For all the technical improvements that I’ve seen in Destiny, I’ve loved how the game’s reunited me with old friends. Just as the release of World of Warcraft’s Legion expansion brought many players back to its servers, my PSN friends list is full of people who’ve returned to the Tower. Destiny has always been a game meant to be played with friends, and that doesn’t change with the new expansion. Sure, they’ve tightened up the campaign experience by making it much more cinematic, and there’s plenty to do when you’re playing through the game alone. For me though, the energy ramps up substantially when I’ve got friends to plan with and coordinate assaults.
I’m also much more successful in Crucible multiplayer matches when running with friends. I’d highly recommend searching out friends to play with over voice chat; having people to help you find hidden items or revive you in Darkness areas makes the game feel much more fluid and enjoyable.
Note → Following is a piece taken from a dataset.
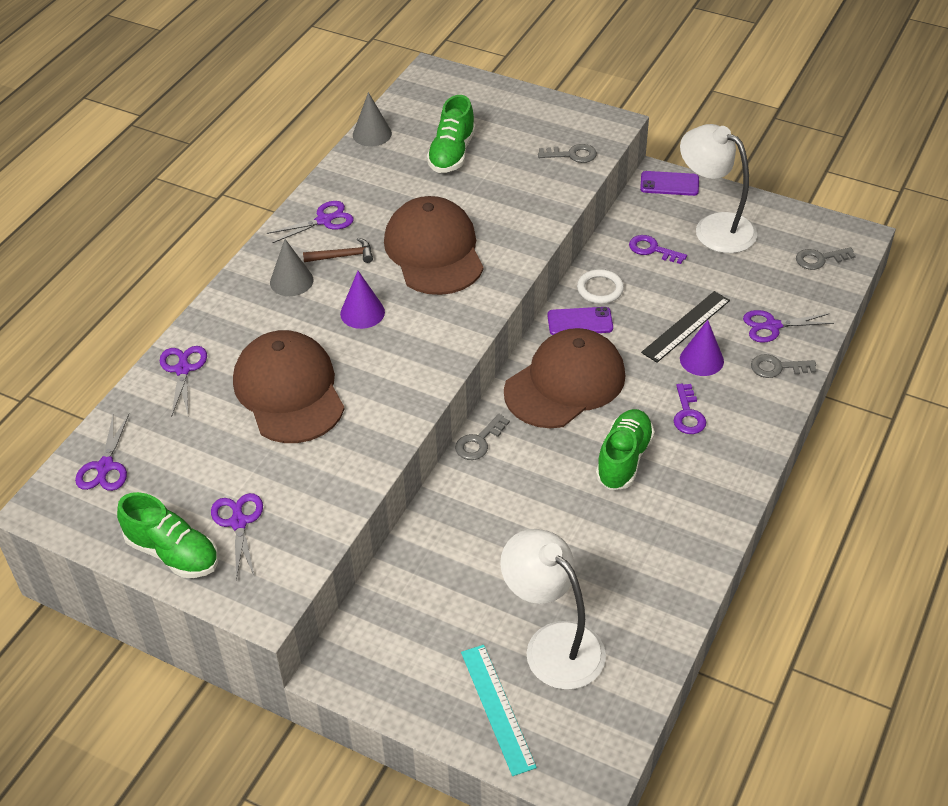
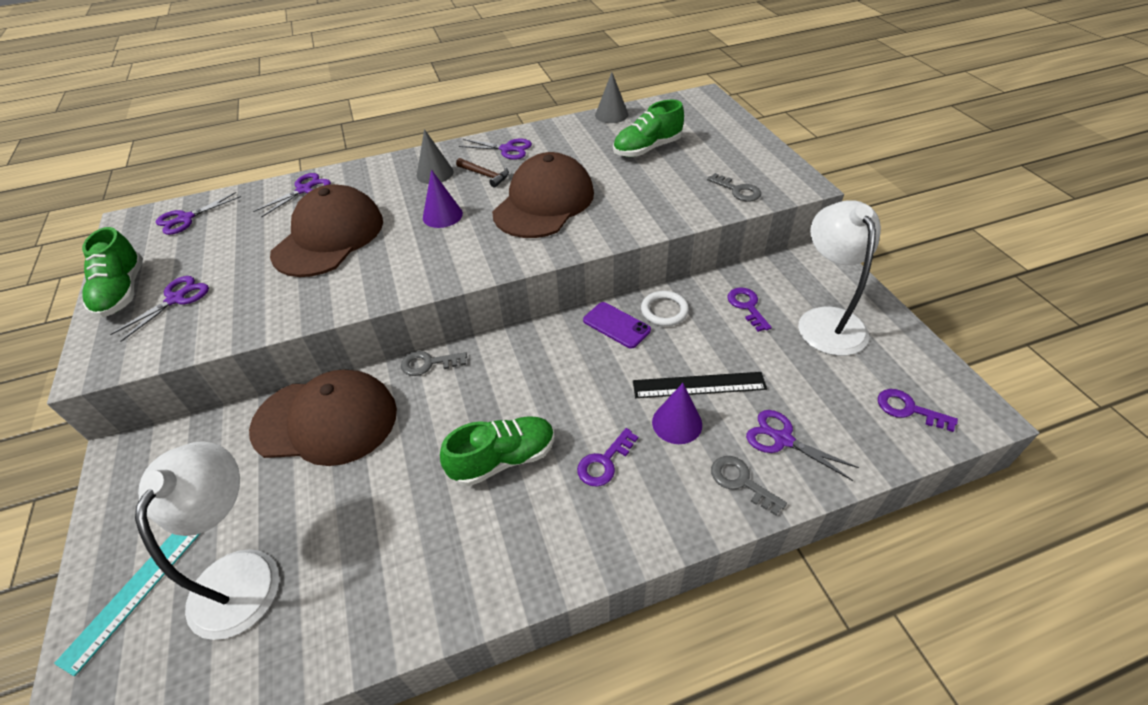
camera: 45 degrees right, 0 degrees up
(565, 383) = (543, 364): brown cap -> brown cap (326, 420)
(669, 184) = (825, 265): purple phone -> none
(819, 259) = (908, 409): grey key -> purple key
On the note of the Crucible, it’s worth mentioning that there’s a new gameplay mode: Supremacy. Like Call of Duty’s “Kill Confirmed” mode, each player drops a marker at the spot where they’re killed. Making a kill nets your team a point, but grabbing the player’s crest gives the team an additional point. This means that progress towards victory takes place regardless of whether or not you’re picking up crests.
I’ve noticed this changes some of the strategy of the game: since running out for a crest can make you a sitting duck, it’s sometimes better to leave crests behind for other players. There are new maps as well: Last Exit, Skyline, Floating Gardens, and Icarus. They each open up gameplay in different ways and feel well-balanced, though it’s worth noting that Icarus is a PlayStation-exclusive. Also, Destiny now allows Private Matches; this allows players to engage in more effective practice matches with friends and opens the door for eSports and competitive play.
Not all of Destiny’s changes are pure improvements, though, particularly for legacy players. People used to syncing their last-gen and current-gen console progress will be disappointed to know that Rise of Iron won’t sync data. Last-gen players are given a one-time opportunity to port their last-gen characters into the current-gen version of the game, though. Given, we’re almost three years into the current-gen life-cycle, so while it’s unfortunate that last-gen devotees are seeing the ship leave without them, price drops as a result of the Xbox One S and PS4 Pro should help players get up to speed.
Destiny: Rise of Iron feels like the shot in the arm the franchise needs to continue its hold on the console MMO space. With gameplay that’s just as tight and satisfying as ever, the additional content and attention to story rounds out the Destiny experience in fantastic ways. Though I’m still a devotee to more narrative-centric games, Rise of Iron will definitely be taking up more of my time in the next few months.